La cérémonie se serait prolongée, n'était l'arrivée de l'Adjudant, saluée par des applaudissements. L'Adjudant était le démineur officiel de l'armée. Très sollicité, il répondait aux appels de tous les belligérants-quelles que soient leurs appartenances ou leurs convictions – avec la même abnégation qu'un médecin de campagne. Je ne l'avais jamais vu ailleurs que dans des reportages télévisés relatant ses exploits et, je le confesse, je priais le Très-Haut pour que l'occasion de le voir pour de vrai ne se présentât jamais.
Arrivé à deux pas du projectile, l'Adjudant leva la main pour réclamer le silence. Et le silence se fit. Il contourna l'obus quatre ou cinq fois, puis mit un genou à terre, ouvrit une petite mallette et sortit son attirail.
- Eloignez-vous de trente mètres, ordonna-t-il.
La foule s'éloigna, à reculons, comme un seul homme.
Caché derrière un poteau électrique, je ne suivis pas le déroulement de l'opération. Pendant que ses mains tripotaient l'obus, je ne pouvais m'empêcher de songer à la témérité de cet être qui, chaque jour, jouait avec la Mort. Comment faisait-il pour manipuler cet engin capable de lui exploser à la figure? Qu'avait-il à la place du cœur pour ne pas craindre qu'un tremblement de ses doigts fît tout sauter?

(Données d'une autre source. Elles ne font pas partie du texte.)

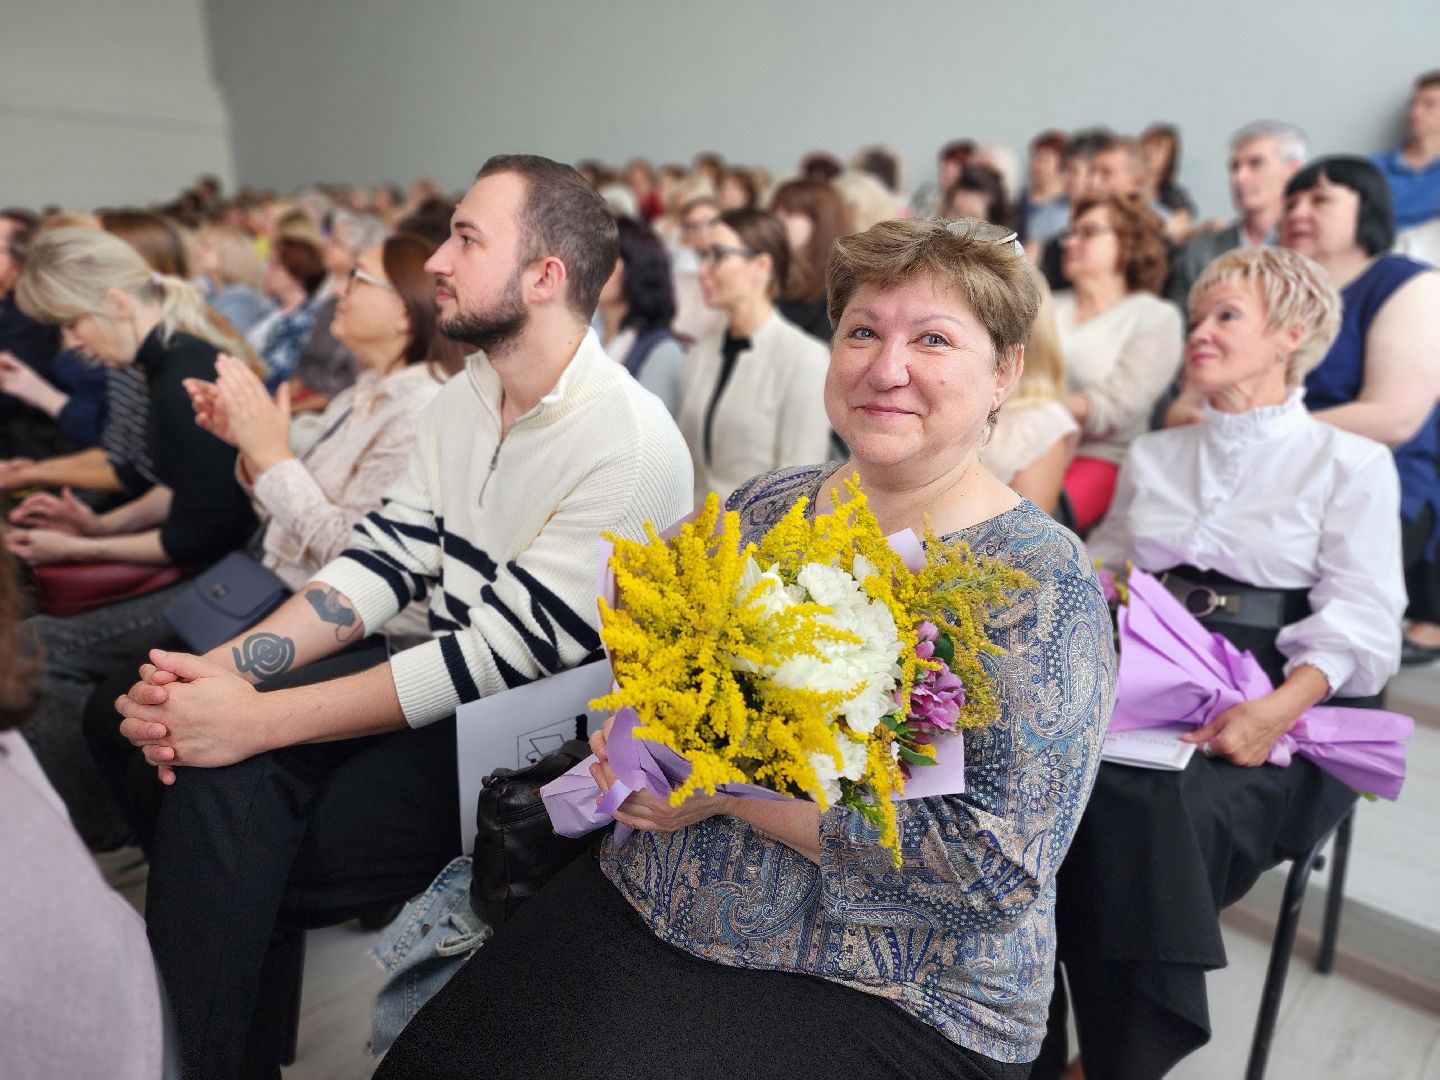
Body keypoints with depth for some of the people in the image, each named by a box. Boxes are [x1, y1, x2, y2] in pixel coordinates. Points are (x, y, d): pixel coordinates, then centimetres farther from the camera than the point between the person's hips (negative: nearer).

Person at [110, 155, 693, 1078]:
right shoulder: (461, 401, 6)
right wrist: (225, 667, -12)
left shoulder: (631, 444, -21)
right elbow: (384, 561, 3)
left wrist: (258, 718, -22)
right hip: (444, 676, 7)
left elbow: (502, 654, -23)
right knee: (218, 773, -15)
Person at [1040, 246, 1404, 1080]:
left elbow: (1359, 624, -3)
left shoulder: (1351, 464, 7)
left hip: (1282, 709, -3)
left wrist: (1279, 709, -22)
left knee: (1145, 798, -35)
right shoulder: (1153, 457, 22)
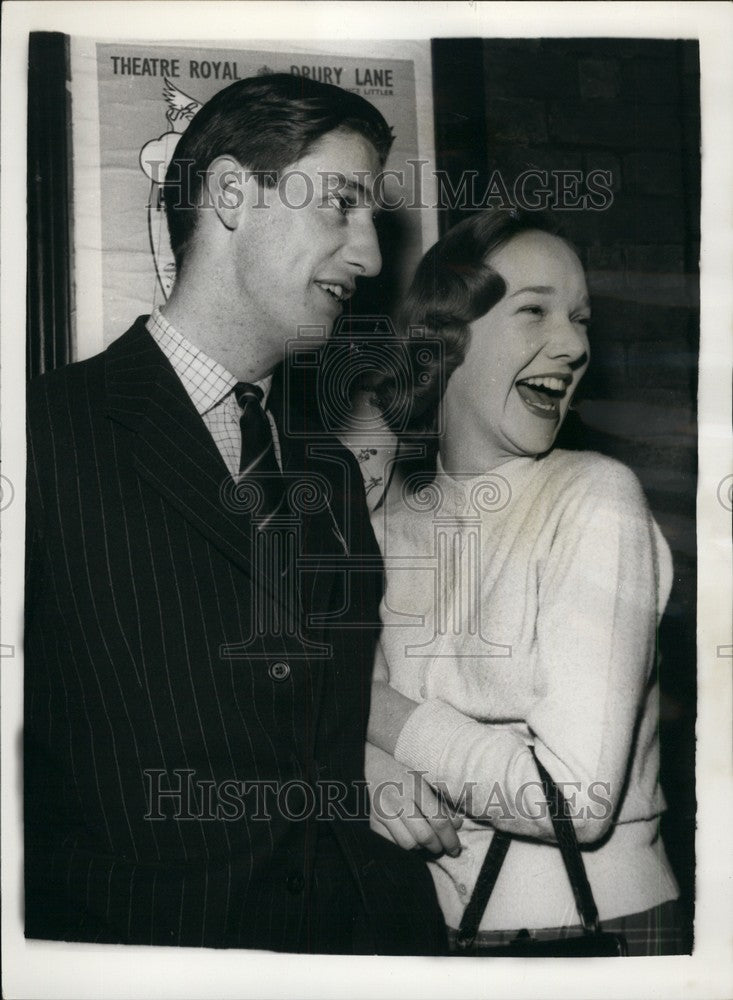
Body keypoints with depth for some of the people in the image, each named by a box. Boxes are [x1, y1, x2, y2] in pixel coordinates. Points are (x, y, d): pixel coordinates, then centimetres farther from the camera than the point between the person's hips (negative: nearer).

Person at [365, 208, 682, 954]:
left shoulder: (598, 496, -18)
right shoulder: (389, 522, -3)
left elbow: (578, 799, -24)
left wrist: (379, 712, -16)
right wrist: (363, 763, -19)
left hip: (594, 920, -4)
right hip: (430, 917, 4)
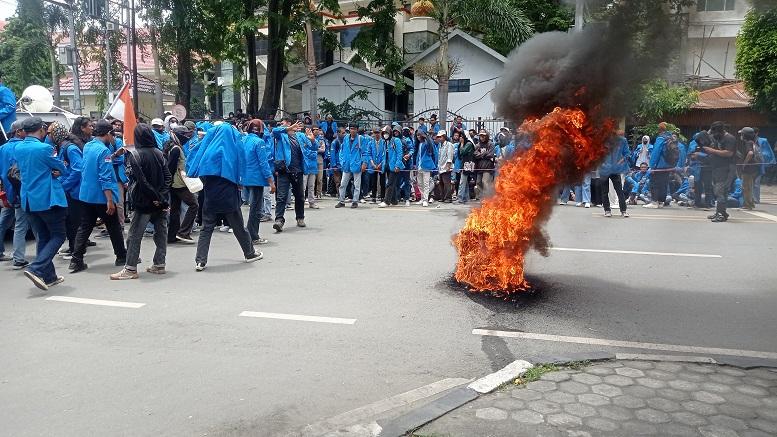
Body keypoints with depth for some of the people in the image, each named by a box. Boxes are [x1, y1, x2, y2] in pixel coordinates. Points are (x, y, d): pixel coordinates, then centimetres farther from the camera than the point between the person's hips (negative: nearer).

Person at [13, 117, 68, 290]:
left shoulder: (18, 149, 7)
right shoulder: (44, 148, -15)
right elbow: (62, 169, -5)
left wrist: (50, 171, 1)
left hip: (29, 201, 7)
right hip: (48, 199, -7)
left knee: (42, 238, 14)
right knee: (58, 235, 3)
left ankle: (49, 276, 17)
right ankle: (37, 269, -12)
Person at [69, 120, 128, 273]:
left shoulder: (87, 146, 8)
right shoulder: (104, 150, -18)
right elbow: (105, 178, -22)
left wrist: (114, 155, 17)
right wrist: (110, 200, -22)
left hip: (86, 195, 7)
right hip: (101, 197, -7)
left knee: (84, 228, 8)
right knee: (114, 227, 7)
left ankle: (76, 261, 5)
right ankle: (122, 256, 18)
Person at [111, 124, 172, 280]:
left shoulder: (134, 155, -11)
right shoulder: (159, 153, 4)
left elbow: (140, 180, -17)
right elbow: (168, 176, 0)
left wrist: (153, 197, -11)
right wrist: (161, 197, -5)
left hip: (144, 202, -5)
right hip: (161, 202, 5)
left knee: (135, 235, 1)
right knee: (161, 232, 11)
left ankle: (130, 269, 3)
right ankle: (159, 265, 16)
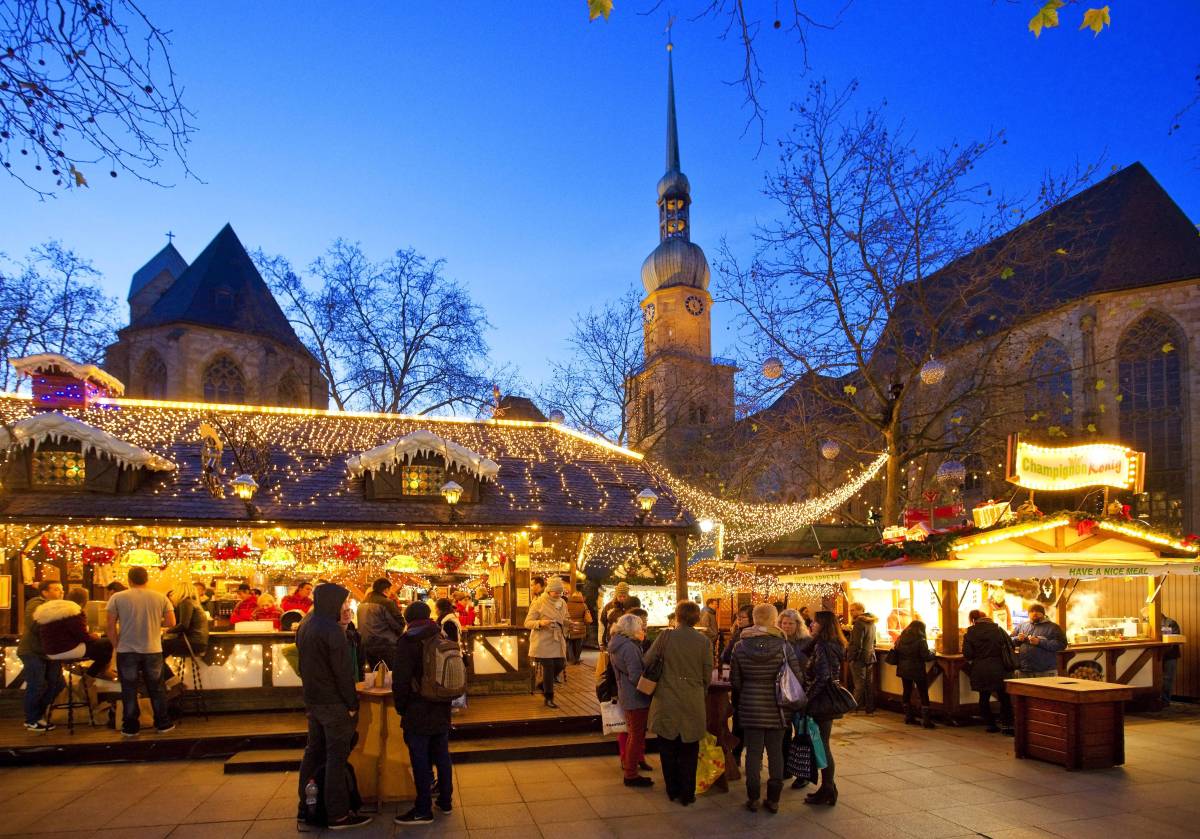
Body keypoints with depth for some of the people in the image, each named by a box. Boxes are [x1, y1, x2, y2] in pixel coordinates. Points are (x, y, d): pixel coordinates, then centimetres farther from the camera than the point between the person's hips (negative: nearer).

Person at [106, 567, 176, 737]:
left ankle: (131, 727, 15)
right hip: (153, 650, 1)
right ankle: (162, 723, 18)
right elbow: (171, 622, 0)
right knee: (156, 689, 12)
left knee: (129, 690, 9)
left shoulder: (117, 598, -5)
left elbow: (111, 627, -3)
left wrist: (117, 645, 10)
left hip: (126, 651, -1)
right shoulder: (161, 598, -1)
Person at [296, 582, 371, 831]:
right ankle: (338, 815, 3)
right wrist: (352, 704, -13)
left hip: (312, 699, 9)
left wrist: (309, 697, 20)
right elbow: (343, 671, -20)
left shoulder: (305, 627, 9)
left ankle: (306, 805, 26)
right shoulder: (332, 630, -20)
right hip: (334, 703, -9)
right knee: (336, 757, -2)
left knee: (313, 752, 17)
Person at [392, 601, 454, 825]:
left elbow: (400, 680, -16)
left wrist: (401, 707, -3)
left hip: (418, 713, -6)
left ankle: (423, 810, 7)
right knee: (442, 756, 16)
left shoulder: (408, 642, -13)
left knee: (420, 761, 1)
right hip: (442, 710, 6)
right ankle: (445, 801, 26)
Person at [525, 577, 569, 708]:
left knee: (558, 665, 3)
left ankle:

L'Adjudant finit par se relever. Il s'essuya les mains au milieu d'un silence de cathédrale. Il ramassa ses effets, salua d'un hochement de tête l'image de la Vierge posée à côté de l'obus, puis lâcha, d'un ton satisfait:
- C'est fini.
Des hourras le saluèrent. Les femmes sortirent aux balcons et l'aspergèrent de riz, tandis que les curieux s'approchaient pour le toucher. Les habitants du quartier oublièrent tout-guerre, morts, pénurie- pour acclamer le héros. Lorsqu'il fut près de moi, une femme d'un certain âge le serra contre sa poitrine et déposa sur son front un baiser sonore.
- Nous admirons tous votre courage! s'écria-t-elle avec enthousiasme.
L'Adjudant ne rougit pas. Il s'essuya le front et répondit, imperturbable:
- Ce que vous appelez courage, madame, je l'appelle savoir.